Un nuovo progetto artistico e una collaborazione prendono le mosse da questa ultima Residenza del 2015 che vedrà impegnati Oscar De Summa e Stefano Cenci al Teatro dei Segni di Modena. Lavoro quotidiano, scambio artistico e spazio alla formazione come nei precedenti appuntamenti, e una serata finale aperta al pubblico, il 20 dicembre a partire dalle ore 20.00.
Si intitola “Forse aiuto” il progetto di residenza e spettacolo a cura di Stefano Cenci e Oscar De Summa, con Stefano Cenci, regia di Oscar De Summa, disegno luci di Matteo Gozzi.

########################################

Domande sul materiale
- 1) Riporta dal testo sulla residenza al Teatro dei Segni il passo da "Un nuovo progetto" a "di Matteo Gozzi.".
- 2) Riscrivi in forma di elenco il paragrafo del testo sulla residenza che inizia con "Un nuovo progetto artistico", mantenendone i fatti principali.
- 3) Porta avanti il testo sulla residenza "Forse aiuto" dopo la sua ultima frase.

Dati estratti
########################################

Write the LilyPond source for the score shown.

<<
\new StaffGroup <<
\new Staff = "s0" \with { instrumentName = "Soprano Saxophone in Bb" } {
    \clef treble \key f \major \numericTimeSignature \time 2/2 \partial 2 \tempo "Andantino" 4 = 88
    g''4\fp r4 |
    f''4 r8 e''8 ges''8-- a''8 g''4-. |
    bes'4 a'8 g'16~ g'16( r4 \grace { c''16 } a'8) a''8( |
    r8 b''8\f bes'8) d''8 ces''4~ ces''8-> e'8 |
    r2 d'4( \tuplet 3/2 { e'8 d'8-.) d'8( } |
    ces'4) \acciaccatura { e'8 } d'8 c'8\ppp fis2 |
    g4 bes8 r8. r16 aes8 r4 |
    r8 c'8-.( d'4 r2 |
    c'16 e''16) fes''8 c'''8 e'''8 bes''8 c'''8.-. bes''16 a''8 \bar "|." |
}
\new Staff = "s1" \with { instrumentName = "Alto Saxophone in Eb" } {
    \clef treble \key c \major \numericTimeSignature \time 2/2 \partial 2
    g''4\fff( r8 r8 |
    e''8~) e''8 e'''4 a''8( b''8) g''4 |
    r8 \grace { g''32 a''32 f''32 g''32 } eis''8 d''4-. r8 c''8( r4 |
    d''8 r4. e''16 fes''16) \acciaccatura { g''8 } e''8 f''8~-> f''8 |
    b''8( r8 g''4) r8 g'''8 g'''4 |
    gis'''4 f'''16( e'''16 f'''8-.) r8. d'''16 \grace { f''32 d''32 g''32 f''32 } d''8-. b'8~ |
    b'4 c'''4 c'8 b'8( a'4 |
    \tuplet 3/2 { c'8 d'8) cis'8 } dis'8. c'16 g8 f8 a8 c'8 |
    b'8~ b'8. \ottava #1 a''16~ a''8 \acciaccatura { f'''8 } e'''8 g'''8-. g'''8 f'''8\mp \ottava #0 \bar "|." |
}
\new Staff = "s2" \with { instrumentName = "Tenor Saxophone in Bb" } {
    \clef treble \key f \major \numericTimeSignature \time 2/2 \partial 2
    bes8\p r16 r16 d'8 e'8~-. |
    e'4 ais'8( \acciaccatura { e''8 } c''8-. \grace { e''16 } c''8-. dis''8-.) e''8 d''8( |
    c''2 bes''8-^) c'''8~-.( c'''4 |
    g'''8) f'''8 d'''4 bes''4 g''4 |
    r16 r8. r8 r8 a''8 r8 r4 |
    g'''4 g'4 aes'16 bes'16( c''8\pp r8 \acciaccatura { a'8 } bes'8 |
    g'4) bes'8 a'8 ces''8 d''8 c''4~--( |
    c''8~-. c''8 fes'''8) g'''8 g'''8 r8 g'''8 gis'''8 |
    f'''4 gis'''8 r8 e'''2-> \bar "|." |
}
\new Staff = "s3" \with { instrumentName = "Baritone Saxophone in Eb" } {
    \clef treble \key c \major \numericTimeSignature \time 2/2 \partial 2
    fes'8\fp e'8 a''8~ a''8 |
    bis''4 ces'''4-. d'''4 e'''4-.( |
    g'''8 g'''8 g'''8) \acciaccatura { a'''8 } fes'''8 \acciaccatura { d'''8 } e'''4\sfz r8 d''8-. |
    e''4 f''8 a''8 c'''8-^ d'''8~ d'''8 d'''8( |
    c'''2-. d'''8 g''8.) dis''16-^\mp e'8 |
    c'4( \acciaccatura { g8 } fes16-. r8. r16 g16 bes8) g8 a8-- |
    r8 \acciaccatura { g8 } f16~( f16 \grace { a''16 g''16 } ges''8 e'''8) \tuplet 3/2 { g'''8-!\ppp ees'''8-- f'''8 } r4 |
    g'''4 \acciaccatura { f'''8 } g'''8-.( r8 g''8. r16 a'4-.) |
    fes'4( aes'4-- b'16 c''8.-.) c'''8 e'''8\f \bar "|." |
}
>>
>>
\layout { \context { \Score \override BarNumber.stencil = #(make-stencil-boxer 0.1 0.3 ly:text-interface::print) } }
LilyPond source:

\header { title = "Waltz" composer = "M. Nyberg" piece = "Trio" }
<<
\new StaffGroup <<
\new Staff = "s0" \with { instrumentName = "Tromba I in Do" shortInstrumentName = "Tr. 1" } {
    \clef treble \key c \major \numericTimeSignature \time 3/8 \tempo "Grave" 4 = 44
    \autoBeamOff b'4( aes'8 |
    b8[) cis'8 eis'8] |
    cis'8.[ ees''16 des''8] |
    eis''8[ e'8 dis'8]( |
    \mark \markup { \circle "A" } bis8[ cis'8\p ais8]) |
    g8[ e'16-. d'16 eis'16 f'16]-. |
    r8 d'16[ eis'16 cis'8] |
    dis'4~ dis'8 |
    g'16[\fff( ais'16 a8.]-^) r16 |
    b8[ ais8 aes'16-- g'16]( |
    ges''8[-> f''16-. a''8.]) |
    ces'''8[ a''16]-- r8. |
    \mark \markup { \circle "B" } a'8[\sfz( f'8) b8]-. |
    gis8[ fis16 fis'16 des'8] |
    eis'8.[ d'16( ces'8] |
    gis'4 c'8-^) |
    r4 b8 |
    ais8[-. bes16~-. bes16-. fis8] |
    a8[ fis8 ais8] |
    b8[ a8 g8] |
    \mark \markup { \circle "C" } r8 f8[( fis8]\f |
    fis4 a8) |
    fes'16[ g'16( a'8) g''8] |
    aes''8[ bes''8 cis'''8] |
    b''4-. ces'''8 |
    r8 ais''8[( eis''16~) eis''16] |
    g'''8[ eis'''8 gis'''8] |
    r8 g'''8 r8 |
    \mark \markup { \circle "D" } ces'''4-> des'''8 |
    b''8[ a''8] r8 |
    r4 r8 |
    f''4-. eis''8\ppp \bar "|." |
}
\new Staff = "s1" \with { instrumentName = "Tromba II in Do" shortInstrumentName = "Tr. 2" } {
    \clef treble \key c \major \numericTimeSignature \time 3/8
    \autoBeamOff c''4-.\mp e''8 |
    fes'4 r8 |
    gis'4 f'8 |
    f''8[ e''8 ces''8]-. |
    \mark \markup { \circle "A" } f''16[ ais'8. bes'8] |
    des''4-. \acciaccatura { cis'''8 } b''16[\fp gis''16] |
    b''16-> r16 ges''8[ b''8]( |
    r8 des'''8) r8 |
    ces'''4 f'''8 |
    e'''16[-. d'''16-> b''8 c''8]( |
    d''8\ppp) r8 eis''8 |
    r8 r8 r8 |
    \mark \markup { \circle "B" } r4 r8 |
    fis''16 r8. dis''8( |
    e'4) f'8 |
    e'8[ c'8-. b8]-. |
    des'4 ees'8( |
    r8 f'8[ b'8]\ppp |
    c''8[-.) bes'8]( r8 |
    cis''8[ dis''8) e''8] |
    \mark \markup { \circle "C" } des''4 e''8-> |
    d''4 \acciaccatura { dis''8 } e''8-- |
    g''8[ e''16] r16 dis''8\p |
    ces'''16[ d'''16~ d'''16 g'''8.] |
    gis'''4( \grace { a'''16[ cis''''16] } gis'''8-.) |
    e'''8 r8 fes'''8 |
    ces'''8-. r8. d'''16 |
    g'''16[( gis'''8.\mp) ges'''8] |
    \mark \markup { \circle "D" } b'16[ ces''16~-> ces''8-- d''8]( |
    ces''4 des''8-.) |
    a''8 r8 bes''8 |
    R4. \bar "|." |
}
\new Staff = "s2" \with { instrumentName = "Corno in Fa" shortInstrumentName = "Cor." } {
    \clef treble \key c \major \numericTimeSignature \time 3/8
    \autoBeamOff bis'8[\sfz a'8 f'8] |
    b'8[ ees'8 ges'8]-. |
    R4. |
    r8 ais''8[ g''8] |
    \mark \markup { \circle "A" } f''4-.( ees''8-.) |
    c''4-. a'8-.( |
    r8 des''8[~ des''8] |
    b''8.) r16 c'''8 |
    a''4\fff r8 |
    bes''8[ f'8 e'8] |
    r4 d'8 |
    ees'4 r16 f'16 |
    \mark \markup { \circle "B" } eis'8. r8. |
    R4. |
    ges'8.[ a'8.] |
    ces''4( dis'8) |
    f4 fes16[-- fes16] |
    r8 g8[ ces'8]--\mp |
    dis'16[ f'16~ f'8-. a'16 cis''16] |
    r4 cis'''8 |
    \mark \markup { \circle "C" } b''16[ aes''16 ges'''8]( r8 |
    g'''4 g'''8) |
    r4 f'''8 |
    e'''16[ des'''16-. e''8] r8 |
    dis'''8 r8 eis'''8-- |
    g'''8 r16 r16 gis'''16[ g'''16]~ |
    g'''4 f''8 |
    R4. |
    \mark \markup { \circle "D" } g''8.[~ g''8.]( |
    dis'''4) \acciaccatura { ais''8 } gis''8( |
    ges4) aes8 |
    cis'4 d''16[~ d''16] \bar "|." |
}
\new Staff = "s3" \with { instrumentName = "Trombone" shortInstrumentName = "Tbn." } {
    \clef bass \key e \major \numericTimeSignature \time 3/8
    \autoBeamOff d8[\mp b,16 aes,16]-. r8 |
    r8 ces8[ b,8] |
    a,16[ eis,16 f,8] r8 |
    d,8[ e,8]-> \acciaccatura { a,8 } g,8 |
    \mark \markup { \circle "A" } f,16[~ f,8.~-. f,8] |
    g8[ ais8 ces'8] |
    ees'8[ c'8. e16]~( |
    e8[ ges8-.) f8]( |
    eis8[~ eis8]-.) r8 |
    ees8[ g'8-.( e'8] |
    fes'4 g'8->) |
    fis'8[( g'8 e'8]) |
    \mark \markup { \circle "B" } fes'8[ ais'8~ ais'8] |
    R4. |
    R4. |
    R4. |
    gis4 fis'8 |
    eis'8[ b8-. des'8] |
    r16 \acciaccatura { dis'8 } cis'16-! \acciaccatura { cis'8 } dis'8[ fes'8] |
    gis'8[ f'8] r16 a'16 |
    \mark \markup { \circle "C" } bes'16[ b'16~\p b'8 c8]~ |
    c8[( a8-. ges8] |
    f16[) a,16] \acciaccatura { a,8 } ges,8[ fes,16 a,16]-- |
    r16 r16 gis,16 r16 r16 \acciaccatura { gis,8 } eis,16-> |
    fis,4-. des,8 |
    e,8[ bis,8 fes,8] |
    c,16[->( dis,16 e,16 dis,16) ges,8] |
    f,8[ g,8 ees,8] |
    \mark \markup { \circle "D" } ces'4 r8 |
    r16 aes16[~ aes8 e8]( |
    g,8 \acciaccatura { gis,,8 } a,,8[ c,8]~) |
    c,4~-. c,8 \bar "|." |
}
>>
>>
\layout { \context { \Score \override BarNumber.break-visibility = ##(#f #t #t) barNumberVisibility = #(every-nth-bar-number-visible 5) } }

########################################

Risposte ai compiti
- 1)
Un nuovo progetto artistico e una collaborazione prendono le mosse da questa ultima Residenza del 2015 che vedrà impegnati Oscar De Summa e Stefano Cenci al Teatro dei Segni di Modena. Lavoro quotidiano, scambio artistico e spazio alla formazione come nei precedenti appuntamenti, e una serata finale aperta al pubblico, il 20 dicembre a partire dalle ore 20.00.
Si intitola “Forse aiuto” il progetto di residenza e spettacolo a cura di Stefano Cenci e Oscar De Summa, con Stefano Cenci, regia di Oscar De Summa, disegno luci di Matteo Gozzi.

- 2)
- Al Teatro dei Segni di Modena si svolge l'ultima Residenza del 2015, con Oscar De Summa e Stefano Cenci.
- Da questa residenza prendono le mosse un nuovo progetto artistico e una collaborazione.
- Come nei precedenti appuntamenti, il programma comprende lavoro quotidiano, scambio artistico e spazio alla formazione.
- Il 20 dicembre, a partire dalle ore 20.00, c'è una serata finale aperta al pubblico.

- 3)
Il corpo dell’uomo contemporaneo è un oggetto che viene interpretato in base alle esigenze dei mercati, per cui avremo un corpo da vestire, uno da nutrire, uno da curare. Mai un corpo-persona, che consta di emozioni o sentimenti o aspirazioni. Il nostro corpo è corpo dell’Altro, dove forze nascoste e potenti giocano le loro partite a nostra insaputa e ci lasciano addosso conflitti inestricabili che producono malattie e idiosincrasie per loro natura irrisolvibili. La lotta dunque è tutta all’interno e tutta inconsapevole. Se un tempo qualcuno ha detto che demoni e dei hanno deciso di farsi guerra e hanno scelto come campo di battaglia il cuore degli uomini, adesso, nell’epoca del potere della finanza liquida, potremmo dire che tutta la guerra tra multinazionali si gioca all’interno degli organi, dentro quel corpo che costantemente viene diviso, separato, specificato e quasi mai visto nella sua totalità e “interfuenzalità”.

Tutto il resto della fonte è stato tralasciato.